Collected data

- - -

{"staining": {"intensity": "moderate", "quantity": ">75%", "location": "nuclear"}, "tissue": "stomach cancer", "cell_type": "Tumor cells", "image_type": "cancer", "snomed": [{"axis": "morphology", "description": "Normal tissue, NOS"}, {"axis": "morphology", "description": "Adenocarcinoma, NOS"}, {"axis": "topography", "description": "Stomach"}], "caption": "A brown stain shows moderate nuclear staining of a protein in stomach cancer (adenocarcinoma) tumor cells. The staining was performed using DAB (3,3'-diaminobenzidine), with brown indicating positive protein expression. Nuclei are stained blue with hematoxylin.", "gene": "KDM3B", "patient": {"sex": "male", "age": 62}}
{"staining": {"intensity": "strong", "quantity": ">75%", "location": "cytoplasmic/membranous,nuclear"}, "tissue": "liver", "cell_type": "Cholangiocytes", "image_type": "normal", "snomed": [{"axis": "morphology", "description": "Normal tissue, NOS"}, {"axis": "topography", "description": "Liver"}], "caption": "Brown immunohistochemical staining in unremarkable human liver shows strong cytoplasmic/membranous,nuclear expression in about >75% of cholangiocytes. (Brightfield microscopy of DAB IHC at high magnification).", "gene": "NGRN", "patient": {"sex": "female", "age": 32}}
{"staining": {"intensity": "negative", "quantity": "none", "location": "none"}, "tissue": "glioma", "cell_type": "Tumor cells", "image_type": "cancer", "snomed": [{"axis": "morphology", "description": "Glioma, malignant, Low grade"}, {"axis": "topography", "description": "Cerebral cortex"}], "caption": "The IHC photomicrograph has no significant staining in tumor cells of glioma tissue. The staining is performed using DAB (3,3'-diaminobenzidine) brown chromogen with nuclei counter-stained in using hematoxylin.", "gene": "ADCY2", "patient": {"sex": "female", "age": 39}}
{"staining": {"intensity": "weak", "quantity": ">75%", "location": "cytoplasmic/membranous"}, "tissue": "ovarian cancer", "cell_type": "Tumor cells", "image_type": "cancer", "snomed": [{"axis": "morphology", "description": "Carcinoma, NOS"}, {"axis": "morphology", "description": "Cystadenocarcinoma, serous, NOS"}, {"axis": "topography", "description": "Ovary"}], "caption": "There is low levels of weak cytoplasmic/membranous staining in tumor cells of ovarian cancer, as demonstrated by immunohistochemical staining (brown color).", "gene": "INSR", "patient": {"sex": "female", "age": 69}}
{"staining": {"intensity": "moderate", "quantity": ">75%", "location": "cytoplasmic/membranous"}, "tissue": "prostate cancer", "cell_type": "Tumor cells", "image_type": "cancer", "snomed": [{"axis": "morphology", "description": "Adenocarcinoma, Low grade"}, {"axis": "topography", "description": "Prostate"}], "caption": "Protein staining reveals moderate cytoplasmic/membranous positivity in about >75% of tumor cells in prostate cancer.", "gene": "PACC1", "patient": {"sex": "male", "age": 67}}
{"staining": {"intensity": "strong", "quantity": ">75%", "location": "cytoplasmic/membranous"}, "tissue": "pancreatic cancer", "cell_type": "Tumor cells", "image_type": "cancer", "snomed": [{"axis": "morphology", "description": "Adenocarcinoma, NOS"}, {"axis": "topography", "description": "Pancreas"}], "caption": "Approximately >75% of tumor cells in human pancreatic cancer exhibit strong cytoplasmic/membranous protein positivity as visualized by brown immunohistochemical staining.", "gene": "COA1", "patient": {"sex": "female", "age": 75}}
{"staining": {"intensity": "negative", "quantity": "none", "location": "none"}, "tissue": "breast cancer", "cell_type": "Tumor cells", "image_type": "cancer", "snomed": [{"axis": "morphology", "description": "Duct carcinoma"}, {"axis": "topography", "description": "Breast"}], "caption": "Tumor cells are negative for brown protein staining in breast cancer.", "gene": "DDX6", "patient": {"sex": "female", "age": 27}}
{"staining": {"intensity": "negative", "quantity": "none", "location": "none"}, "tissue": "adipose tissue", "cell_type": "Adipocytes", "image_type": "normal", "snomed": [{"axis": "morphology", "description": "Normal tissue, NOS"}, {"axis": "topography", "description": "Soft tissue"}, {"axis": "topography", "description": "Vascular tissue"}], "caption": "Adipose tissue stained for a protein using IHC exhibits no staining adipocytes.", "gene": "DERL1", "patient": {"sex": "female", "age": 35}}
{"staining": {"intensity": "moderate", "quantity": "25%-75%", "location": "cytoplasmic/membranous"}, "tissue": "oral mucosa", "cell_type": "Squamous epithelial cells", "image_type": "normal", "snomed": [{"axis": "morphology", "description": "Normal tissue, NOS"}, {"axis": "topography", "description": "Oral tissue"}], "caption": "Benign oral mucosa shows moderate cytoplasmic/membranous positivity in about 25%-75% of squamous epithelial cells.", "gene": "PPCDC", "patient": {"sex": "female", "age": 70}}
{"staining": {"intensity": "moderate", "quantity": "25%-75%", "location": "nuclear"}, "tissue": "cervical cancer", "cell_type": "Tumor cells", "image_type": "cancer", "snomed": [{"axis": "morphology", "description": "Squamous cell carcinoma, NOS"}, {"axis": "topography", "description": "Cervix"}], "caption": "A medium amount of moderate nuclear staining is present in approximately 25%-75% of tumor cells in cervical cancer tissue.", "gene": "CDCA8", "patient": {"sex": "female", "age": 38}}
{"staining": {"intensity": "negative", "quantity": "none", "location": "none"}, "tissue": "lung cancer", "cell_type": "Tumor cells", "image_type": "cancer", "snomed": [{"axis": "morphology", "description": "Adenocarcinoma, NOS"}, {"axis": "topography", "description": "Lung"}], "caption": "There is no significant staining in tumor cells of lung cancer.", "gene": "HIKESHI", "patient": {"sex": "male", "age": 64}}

- - -

» **What you will do**:
Determine how many lines of the data above hold the word "with". Output that number only.

» **Answer space**:
2